Императрица не присутствовала на обеде. Пустое кресло между двумя друзьями было занято герцогиней де Бланжини, которую камергер привел к этому месту. При виде Жоржа и Фоконьяка герцогиня вздрогнула с движением досады против императора, который, посадив ее подле ее избавителя, подвергал ее неприятности выносить его любезности, и с досадой на саму себя, потому что к человеку, которому она обязана была жизнью, она испытывала чувство похожее на ненависть.

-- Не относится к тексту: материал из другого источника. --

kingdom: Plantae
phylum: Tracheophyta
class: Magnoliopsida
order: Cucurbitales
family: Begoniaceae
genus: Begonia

Садясь в свое кресло, молодая женщина обещала себе сохранять ледяную сдержанность против лести, которой наверняка осыплет ее Жорж. Мысль герцогини состояла в следующем: «Этот человек спас меня. Я хороша и могущественна при дворе. Он знатен, может надеяться заставить себя полюбить и воспользуется своею услугой, чтобы навязаться на мою короткость».